The sovereign citizen movement subscribes to a series of pseudolegal arguments that they believe place them outside of the laws of any government. They use a variety of legal-sounding concepts that have no basis in actual law. They believe that laws only apply to them if they actively consent to them. In recent years, they have also created their own “courts” and what they describe as “common law sheriffs” to attempt to prosecute politicians and implement their own interpretations of the law.
Alongside this, sovereign citizens have a broadly strange doctrine that includes believing: that people have two personas, one of flesh and blood and another separate legal personality; that writing their name in capital letters creates this separate legal entity; that money is not real; that tax laws do not apply to individuals; that they do not need a driver’s license or a vehicle registration plate; and that governments are actually corporations pretending to be governments. They refer to themselves by a variety of names designed to indicate a status outside of the law, including “private persons,” “natural people,” or “living people.”

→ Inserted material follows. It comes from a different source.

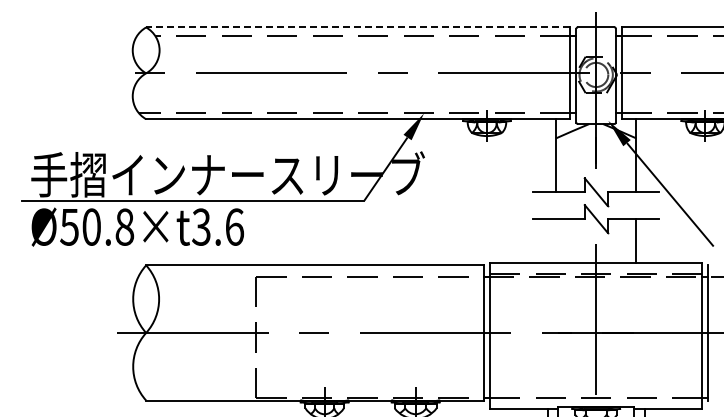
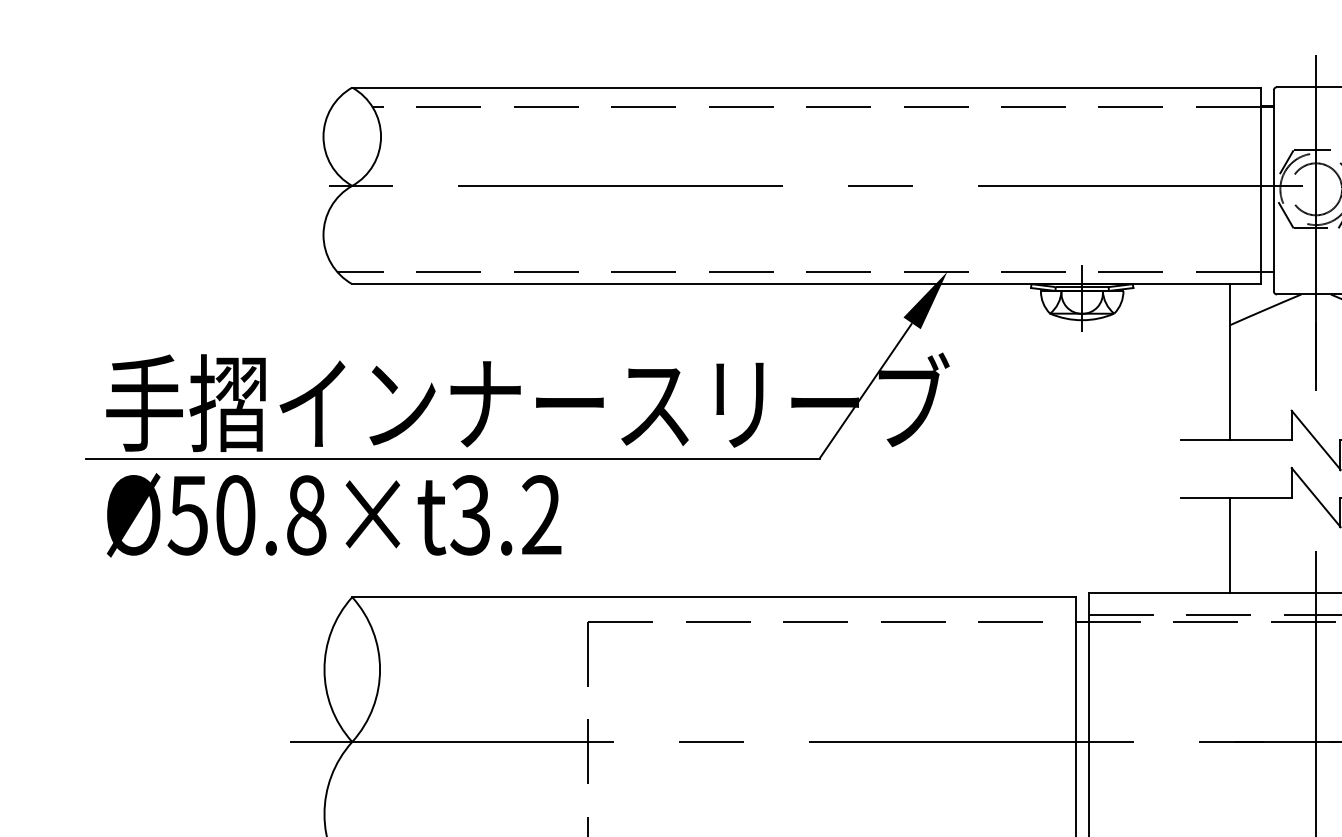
line: (357, 27) -> (804, 87), dashed -> solid
text: (234, 226) -> (541, 513), Ø50.8×t3.6 -> Ø50.8×t3.2
line: (555, 240) -> (1228, 543), added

In recent years, sovereign citizens have become vexatious litigants in Australian courts, clogging up the legal system with spurious cases, wasting court and police resources, increasing costs, and making it harder for courts to function efficiently and fairly. None of the arguments derived from their belief system has ever succeeded in an Australian court. This is also true for similar countries like the United States, United Kingdom, Canada and New Zealand, where sovereign citizens are also active.

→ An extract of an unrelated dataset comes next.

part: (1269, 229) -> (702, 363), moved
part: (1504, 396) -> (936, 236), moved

The COVID-19 pandemic super-charged the movement in Australia. Public health orders designed to protect people from infection were seen by the movement’s members as part of a nefarious conspiracy to control the public. This combined with an online environment that actively corrodes trust in institutions to attract adherents to the movement and amplifies their distrust and fervor. As more people join the movement the intensity of belief compounds into a nearly religious devotion to their ideology.
Due to the police being at the frontline of enforcing laws, sovereign citizens tend to have a deep suspicion of law enforcement. This stems from their behavior often attracting police attention. Their use of their own unofficial vehicle registration plates guarantees they’ll be pulled over by police, and their refusal to provide a driver’s license escalates the situation. The suspect in this week’s police shooting had a string of driving offenses to his name, and expressed his hatred of the police both inside court rooms and in online posts.
The recent shooting has now transformed the movement from an easily mocked sideshow of deeply misguided people into something far more dangerous. Sovereign citizens are unique among dangerous groups in that they are so confident in their beliefs that they openly advertise their activities. An Australian Federal Police briefing on the movement highlighted: “This deeply held belief in the legitimacy of their cause means that they are less concerned with using traditional criminal or terrorist tradecraft, such as concealing identities or discrete planning.” However, it may be this very openness that disguises their threat.
Their openness reveals the key delusion at the core of their ideology. Other extremists groups maintain an inkling that their behavior is wrong by virtue of their operating in the shadows. Sovereign citizens, by comparison, exhibit a form of collective psychosis, where they are unable to distinguish between what is real and what isn’t.
This presents a wider problem than just for security agencies and legal systems in Australia, as it demonstrates that there are people who have been poorly equipped by education systems and social structures, leaving them without the basic capabilities to navigate the world as competent adults. This makes them highly susceptible to a range of misinformation and disinformation online that can lead to extremism.
The best way to combat such ideological extremism is to build media and online literacy into every aspect of the education system. This is something the Finnish government has done well and created a model to emulate. The best form of public security is to provide the public with an immunity to nonsense.